→ **Texte source**:
---------------

La Gambie s’est débarrassée de Yahya Jammeh – le monde ne devra pas l’oublier quand ce pays ne sera plus sous les feux de l’actualité Sabrina Mahtani, chercheuse d’Amnesty International sur l’Afrique de l’Ouest

Aisha n’avait que deux mois quand son père, Momodou, a été arrêté. Sympathisant de longue date du principal parti d’opposition gambien, le Parti démocratique unifié (UDP), il a été appréhendé en même temps que plusieurs autres membres de l’UDP le 16 avril 2016, alors qu’ils marchaient sur une route bras dessus bras dessous, en signe de solidarité. Ils appelaient à la libération des prisonniers politiques et demandaient justice pour leur collègue Solo Sandeng, mort des suites de torture en garde à vue après avoir été arrêté pendant une manifestation pacifique.

Quelques semaines plus tard, le 9 mai, la femme de Momodou, Kaddy, s’est rendue au tribunal pour essayer d’apercevoir son mari pendant son procès. Alors qu’elle rentrait chez elle, Kaddy et des dizaines d’autres personnes ont été arrêtées par l’unité d’intervention de la police. Elle a été rouée de coups et placée en détention. Des membres de sa famille lui ont apporté Aisha dans sa cellule, où elles ont toutes deux été détenues pendant 10 jours, jusqu’à ce que des juristes de l’Association des avocates se rendent au tribunal et obtiennent une mise en liberté sous caution, permettant à Kaddy et à sa petite fille d’être relâchées.

En juillet, Momodou et 29 autres personnes, notamment Ousainou Darboe, dirigeant de l’UDP, ont été condamnés à trois ans d’emprisonnement pour diverses charges liées à la tenue d’une manifestation illégale.

Le procès de Kaddy n’est pas encore terminé. Aisha l’accompagne au tribunal, où elle gazouille sous les yeux des policiers pendant que les avocats défendent la cause de sa mère.

---------------

→ **Informations fournies**:
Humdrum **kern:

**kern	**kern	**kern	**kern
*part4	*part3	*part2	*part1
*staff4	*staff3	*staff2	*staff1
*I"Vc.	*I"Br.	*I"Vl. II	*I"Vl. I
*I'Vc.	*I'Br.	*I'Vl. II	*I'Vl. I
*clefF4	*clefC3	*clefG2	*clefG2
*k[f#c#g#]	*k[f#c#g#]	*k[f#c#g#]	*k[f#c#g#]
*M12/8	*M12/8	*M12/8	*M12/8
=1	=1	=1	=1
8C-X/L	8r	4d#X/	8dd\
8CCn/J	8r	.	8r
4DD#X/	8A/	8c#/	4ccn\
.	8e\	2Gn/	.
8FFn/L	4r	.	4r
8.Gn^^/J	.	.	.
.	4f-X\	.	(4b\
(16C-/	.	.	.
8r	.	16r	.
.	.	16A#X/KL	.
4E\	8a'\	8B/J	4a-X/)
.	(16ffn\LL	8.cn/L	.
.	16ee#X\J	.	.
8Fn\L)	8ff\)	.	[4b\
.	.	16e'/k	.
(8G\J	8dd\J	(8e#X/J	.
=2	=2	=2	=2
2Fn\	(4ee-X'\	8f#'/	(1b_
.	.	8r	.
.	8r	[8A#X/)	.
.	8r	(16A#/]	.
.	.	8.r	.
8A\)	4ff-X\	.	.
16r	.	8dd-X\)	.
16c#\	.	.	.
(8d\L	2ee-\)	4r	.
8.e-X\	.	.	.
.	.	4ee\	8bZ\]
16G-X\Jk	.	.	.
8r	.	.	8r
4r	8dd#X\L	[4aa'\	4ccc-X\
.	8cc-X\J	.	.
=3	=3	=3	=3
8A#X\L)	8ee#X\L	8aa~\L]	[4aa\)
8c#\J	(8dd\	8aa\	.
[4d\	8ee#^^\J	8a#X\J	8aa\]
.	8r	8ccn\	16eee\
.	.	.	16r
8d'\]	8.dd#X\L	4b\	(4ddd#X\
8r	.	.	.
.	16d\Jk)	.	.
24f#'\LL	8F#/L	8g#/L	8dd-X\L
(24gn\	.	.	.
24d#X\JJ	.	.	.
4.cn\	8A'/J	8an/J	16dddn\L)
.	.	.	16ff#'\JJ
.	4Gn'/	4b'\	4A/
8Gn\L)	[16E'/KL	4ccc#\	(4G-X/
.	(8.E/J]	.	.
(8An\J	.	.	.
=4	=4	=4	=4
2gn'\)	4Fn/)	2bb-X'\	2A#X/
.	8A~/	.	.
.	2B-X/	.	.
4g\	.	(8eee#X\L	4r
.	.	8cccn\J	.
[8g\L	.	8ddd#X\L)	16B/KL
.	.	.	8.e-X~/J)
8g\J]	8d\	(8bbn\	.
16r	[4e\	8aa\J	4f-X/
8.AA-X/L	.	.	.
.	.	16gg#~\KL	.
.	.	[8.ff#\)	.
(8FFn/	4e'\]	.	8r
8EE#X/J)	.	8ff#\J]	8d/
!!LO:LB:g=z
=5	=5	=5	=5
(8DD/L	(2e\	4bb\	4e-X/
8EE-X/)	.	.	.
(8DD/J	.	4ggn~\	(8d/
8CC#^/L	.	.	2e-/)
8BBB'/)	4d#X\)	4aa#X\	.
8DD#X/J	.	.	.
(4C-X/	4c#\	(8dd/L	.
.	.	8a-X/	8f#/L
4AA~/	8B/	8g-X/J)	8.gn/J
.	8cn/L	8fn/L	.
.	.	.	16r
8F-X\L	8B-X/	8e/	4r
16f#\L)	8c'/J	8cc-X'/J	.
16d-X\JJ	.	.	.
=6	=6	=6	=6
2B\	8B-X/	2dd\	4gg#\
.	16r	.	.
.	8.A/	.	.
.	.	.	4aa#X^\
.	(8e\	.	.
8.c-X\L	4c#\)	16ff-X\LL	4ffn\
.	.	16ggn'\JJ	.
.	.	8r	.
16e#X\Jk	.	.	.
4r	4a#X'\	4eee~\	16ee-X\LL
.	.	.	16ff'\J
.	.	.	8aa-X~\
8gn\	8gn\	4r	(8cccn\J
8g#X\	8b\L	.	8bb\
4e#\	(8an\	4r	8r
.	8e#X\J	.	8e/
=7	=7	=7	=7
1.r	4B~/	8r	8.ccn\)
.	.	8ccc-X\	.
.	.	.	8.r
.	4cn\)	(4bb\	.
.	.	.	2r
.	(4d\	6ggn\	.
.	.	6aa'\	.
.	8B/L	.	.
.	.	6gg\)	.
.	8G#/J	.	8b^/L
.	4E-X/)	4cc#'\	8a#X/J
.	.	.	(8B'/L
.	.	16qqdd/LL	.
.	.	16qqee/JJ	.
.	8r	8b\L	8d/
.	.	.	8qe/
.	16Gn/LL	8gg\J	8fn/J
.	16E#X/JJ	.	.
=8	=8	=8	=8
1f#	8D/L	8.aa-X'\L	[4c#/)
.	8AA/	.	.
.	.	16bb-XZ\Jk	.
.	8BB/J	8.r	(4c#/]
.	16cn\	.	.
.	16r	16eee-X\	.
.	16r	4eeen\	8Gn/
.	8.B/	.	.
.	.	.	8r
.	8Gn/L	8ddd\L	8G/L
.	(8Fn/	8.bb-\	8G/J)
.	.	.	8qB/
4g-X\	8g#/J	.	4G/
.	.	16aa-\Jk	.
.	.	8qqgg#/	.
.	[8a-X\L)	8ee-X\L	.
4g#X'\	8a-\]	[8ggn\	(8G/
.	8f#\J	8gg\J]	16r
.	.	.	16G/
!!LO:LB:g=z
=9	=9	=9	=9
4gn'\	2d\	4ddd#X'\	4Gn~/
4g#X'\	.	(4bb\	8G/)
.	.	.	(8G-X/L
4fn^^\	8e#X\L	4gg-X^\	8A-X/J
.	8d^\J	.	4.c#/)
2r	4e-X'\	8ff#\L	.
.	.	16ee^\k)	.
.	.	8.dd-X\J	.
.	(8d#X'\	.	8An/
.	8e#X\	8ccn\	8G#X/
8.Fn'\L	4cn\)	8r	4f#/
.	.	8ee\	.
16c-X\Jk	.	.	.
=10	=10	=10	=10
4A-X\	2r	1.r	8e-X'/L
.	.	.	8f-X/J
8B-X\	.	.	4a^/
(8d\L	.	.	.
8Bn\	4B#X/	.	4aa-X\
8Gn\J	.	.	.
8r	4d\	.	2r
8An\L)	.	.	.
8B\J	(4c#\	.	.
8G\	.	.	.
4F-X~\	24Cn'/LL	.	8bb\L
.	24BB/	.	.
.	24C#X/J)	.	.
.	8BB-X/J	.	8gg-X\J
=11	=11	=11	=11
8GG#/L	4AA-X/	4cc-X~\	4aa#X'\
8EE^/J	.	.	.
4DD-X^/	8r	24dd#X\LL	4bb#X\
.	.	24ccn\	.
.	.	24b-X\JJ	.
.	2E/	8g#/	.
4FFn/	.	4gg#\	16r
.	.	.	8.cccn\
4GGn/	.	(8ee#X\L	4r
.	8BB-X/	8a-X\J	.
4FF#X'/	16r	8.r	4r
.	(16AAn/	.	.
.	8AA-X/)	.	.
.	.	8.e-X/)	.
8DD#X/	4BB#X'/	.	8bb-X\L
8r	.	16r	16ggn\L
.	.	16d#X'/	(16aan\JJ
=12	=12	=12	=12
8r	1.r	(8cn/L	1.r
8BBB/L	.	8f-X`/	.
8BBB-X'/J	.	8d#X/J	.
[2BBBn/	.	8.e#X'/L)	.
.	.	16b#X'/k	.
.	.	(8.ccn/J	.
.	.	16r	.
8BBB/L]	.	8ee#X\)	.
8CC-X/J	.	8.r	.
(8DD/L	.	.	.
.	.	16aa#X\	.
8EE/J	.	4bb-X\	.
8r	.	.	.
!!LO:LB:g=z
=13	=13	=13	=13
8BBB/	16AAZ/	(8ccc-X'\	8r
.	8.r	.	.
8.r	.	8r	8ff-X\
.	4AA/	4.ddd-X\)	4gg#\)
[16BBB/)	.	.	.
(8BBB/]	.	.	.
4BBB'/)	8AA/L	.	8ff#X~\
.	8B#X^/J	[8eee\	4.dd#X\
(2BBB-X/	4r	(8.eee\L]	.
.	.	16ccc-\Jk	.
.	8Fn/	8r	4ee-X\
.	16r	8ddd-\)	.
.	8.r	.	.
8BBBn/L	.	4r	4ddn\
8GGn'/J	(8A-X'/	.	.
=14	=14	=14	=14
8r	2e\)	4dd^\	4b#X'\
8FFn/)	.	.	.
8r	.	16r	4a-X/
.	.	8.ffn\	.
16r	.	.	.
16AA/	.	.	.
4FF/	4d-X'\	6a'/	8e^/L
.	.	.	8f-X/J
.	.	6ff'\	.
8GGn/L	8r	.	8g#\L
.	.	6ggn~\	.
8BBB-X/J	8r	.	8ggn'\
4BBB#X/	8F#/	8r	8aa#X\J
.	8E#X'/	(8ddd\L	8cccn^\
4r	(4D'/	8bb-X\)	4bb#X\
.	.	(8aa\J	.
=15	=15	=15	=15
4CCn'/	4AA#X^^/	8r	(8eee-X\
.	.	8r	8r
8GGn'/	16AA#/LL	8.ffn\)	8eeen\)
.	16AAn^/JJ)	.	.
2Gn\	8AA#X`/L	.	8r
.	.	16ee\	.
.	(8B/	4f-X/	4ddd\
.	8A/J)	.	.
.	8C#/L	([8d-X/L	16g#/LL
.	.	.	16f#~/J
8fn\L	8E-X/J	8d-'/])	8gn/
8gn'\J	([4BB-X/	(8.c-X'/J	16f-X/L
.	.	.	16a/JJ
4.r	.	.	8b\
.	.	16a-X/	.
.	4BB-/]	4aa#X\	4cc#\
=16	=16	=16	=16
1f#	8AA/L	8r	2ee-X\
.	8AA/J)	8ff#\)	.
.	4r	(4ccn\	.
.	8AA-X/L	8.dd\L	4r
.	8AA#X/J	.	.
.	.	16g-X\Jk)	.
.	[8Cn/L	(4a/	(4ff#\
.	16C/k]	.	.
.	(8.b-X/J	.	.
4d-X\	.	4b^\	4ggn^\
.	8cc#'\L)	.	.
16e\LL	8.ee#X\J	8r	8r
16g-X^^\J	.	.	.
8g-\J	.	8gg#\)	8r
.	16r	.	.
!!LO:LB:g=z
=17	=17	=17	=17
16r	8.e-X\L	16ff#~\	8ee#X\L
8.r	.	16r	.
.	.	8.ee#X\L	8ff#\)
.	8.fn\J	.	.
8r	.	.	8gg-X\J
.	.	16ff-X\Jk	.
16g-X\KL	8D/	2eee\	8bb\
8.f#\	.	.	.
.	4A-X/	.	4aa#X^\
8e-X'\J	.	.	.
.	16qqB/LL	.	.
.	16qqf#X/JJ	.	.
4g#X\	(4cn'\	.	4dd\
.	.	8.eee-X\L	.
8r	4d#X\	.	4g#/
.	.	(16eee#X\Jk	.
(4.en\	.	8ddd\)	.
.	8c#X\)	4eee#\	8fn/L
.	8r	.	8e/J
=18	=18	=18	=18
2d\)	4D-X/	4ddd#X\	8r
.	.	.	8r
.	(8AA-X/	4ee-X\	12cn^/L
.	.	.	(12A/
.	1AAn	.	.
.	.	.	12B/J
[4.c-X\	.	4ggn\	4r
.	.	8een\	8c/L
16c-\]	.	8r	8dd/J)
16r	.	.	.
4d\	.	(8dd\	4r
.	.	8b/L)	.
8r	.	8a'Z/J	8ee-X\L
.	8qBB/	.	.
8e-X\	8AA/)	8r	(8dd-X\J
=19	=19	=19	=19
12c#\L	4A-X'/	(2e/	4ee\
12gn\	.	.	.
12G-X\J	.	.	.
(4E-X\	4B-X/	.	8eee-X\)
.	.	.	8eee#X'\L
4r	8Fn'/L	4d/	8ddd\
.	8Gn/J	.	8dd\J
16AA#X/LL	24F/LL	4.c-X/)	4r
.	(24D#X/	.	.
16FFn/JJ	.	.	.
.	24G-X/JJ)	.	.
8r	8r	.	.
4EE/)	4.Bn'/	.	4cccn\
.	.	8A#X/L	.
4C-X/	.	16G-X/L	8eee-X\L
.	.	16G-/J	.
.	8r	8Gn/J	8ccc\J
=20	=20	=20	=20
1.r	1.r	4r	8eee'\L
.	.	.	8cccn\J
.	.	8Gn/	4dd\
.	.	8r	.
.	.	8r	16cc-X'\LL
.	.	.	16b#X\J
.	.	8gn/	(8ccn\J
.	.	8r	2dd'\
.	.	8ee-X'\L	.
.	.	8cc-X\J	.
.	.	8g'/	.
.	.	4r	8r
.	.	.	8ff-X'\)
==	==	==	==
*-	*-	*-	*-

---------------

→ **Objectif de l'exercice**:
Dans le texte sur la Gambie, recopiez à l'identique tout ce qui va de « Quelques semaines plus » jusqu'à « fille d’être relâchées. ».

→ **Réponse attendue**:
Quelques semaines plus tard, le 9 mai, la femme de Momodou, Kaddy, s’est rendue au tribunal pour essayer d’apercevoir son mari pendant son procès. Alors qu’elle rentrait chez elle, Kaddy et des dizaines d’autres personnes ont été arrêtées par l’unité d’intervention de la police. Elle a été rouée de coups et placée en détention. Des membres de sa famille lui ont apporté Aisha dans sa cellule, où elles ont toutes deux été détenues pendant 10 jours, jusqu’à ce que des juristes de l’Association des avocates se rendent au tribunal et obtiennent une mise en liberté sous caution, permettant à Kaddy et à sa petite fille d’être relâchées.